Se o colega Fonseca optava por uma linguagem crua, observando o submundo do crime a partir de sua experiência como policial, Garcia-Roza explorava em sua obra intrincados dilemas morais, observando a selvageria humana pela ótica da psicologia. Sua prosa envolvente conduzia o leitor com certo didatismo até o fim, mas deixando interpretações em aberto para que o público julgasse seus personagens.

  • Foi na maturidade, aos 60 anos, que ele deu os primeiros passos na literatura, com a novela O Silêncio da Chuva, publicada em 1996, obra que lhe rendeu o prêmio Jabuti. Desde então, assinou doze romances, entre eles Uma Janela em Copacabana (2001), Céu de Origamis (2009) e Um Lugar Perigoso (2014).
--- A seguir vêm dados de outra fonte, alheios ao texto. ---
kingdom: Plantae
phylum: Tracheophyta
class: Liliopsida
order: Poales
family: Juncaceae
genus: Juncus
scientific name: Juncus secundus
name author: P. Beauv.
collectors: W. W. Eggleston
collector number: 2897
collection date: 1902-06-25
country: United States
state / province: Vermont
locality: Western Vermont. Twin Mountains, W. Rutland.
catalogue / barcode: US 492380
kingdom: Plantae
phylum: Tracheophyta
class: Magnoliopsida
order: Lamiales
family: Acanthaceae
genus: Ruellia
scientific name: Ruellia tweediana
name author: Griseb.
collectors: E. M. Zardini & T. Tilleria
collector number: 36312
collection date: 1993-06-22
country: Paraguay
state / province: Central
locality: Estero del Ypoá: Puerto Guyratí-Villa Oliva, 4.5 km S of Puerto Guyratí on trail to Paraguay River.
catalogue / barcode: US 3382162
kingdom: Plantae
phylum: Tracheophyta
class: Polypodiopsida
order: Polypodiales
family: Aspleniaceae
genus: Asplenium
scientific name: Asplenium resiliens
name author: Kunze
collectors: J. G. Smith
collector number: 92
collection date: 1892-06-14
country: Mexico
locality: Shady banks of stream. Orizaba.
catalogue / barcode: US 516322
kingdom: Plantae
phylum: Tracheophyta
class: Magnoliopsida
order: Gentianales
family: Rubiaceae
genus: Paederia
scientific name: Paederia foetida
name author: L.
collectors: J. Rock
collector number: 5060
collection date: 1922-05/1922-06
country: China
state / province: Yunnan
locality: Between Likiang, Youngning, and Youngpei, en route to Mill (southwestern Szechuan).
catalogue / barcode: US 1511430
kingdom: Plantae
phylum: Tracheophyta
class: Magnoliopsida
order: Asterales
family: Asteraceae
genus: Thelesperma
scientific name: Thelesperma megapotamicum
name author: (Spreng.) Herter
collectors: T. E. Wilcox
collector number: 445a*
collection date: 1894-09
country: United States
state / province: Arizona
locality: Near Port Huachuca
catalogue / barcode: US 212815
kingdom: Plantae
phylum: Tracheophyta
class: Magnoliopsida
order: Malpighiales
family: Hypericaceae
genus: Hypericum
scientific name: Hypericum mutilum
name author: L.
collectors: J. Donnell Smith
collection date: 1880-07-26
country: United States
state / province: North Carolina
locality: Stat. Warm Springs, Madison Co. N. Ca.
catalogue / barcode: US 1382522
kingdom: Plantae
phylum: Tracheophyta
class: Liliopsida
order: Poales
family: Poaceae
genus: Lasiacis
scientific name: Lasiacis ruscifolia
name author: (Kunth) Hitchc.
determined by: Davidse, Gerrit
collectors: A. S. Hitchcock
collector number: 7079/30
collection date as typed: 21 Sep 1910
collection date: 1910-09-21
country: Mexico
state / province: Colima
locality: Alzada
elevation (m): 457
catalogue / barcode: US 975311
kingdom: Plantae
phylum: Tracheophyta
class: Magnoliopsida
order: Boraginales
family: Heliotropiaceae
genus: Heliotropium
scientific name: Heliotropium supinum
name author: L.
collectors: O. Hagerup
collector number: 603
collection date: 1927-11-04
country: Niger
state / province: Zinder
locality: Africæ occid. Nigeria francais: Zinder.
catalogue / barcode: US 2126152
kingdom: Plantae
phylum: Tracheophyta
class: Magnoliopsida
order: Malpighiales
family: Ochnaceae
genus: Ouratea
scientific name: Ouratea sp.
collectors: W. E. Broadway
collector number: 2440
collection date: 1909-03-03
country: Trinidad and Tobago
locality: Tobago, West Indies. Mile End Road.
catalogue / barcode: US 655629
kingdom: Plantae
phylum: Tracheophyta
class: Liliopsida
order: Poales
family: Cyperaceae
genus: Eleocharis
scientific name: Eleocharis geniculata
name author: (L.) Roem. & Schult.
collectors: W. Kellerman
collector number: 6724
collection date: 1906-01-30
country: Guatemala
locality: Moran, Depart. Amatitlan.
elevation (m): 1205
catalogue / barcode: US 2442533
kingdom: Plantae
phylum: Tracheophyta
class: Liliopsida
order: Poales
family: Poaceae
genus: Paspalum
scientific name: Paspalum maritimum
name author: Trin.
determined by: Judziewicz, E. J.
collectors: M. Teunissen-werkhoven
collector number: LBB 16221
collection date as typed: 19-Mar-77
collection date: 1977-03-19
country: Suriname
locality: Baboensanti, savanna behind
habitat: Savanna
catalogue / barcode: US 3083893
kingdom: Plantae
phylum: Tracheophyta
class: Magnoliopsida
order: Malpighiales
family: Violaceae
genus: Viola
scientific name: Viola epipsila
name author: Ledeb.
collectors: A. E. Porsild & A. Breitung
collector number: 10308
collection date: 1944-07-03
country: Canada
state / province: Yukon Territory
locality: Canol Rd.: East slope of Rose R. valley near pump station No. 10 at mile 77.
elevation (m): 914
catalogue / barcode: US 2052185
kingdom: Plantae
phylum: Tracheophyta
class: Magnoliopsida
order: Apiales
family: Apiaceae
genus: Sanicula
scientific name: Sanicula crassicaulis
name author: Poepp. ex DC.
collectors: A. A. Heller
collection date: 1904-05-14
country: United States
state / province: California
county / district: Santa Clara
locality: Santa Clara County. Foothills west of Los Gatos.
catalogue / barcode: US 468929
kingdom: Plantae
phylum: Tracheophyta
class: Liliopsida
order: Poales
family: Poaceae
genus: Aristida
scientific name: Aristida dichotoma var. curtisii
    A obra do escritor foi vista no cinema e na TV. A primeira adaptação veio em 2006, com Achados e Perdidos, com Antonio Fagundes e Zezé Polessa, que interpretou uma prostituta assassinada, caso que leva o protagonista, um delegado aposentado, a ser visto como o principal suspeito. Depois foi a vez do canal pago GNT investir na série Romance Policial: Espinosa (2015), com o ator Domingos Montagner (1962-2016) na pele do delegado do título. Berenice Procura, outro livro do autor, também ganhou adaptação no cinema, em 2018, com Cláudia Abreu no papel da protagonista que precisa lidar com a violência do marido, vivido por Eduardo Moscovis. Em breve, Espinosa será visto nos cinemas, na adaptação de Daniel Filho do livro O Silêncio da Chuva, com Lázaro Ramos no papel principal.